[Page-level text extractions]

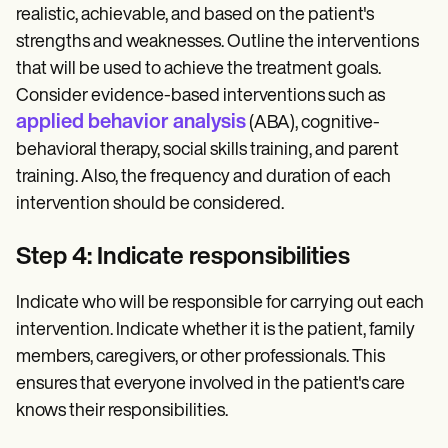
realistic, achievable, and based on the patient's
strengths and weaknesses. Outline the interventions
that will be used to achieve the treatment goals.
Consider evidence-based interventions such as
applied behavior analysis
(ABA), cognitive-
behavioral therapy, social skills training, and parent
training. Also, the frequency and duration of each
intervention should be considered.
Step 4: Indicate responsibilities
Indicate who will be responsible for carrying out each
intervention. Indicate whether it is the patient, family
members, caregivers, or other professionals. This
ensures that everyone involved in the patient's care
knows their responsibilities.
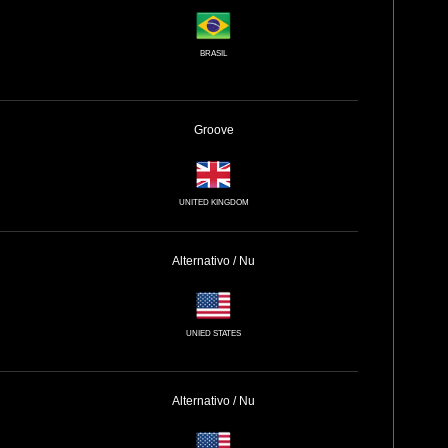
BRASIL
Groove
UNITED KINGDOM
Alternativo / Nu
UNIED STATES
Alternativo / Nu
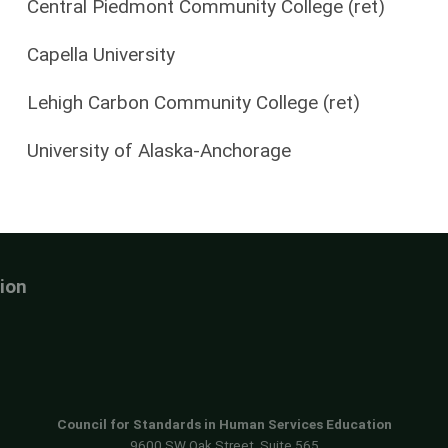
Central Piedmont Community College (ret)
Capella University
Lehigh Carbon Community College (ret)
University of Alaska-Anchorage
ion
Council for Standards in Human Services Education
9600 SW Oak Street, Suite 565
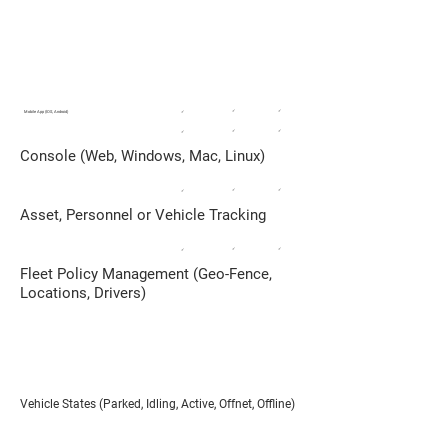
FLEET MANAGEMENT
Taxi Service/Small Delivery Fleets,
Private Vehicles
✓
✓
Mobile App (IOS, Android)
✓
✓
✓
✓
Console (Web, Windows, Mac, Linux)
✓
✓
✓
Asset, Personnel or Vehicle Tracking
✓
✓
✓
Fleet Policy Management (Geo-Fence,
Locations, Drivers)
Vehicle States (Parked, Idling, Active, Offnet, Offline)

Task objective: Each line of the data above should be reproduced without alteration, and no picture should appear in the copy.

Response:
realistic, achievable, and based on the patient's
strengths and weaknesses. Outline the interventions
that will be used to achieve the treatment goals.
Consider evidence-based interventions such as
applied behavior analysis
(ABA), cognitive-
behavioral therapy, social skills training, and parent
training. Also, the frequency and duration of each
intervention should be considered.
Step 4: Indicate responsibilities
Indicate who will be responsible for carrying out each
intervention. Indicate whether it is the patient, family
members, caregivers, or other professionals. This
ensures that everyone involved in the patient's care
knows their responsibilities.
BRASIL
Groove
UNITED KINGDOM
Alternativo / Nu
UNIED STATES
Alternativo / Nu
Central Piedmont Community College (ret)
Capella University
Lehigh Carbon Community College (ret)
University of Alaska-Anchorage
ion
Council for Standards in Human Services Education
9600 SW Oak Street, Suite 565
FLEET MANAGEMENT
Taxi Service/Small Delivery Fleets,
Private Vehicles
✓
✓
Mobile App (IOS, Android)
✓
✓
✓
✓
Console (Web, Windows, Mac, Linux)
✓
✓
✓
Asset, Personnel or Vehicle Tracking
✓
✓
✓
Fleet Policy Management (Geo-Fence,
Locations, Drivers)
Vehicle States (Parked, Idling, Active, Offnet, Offline)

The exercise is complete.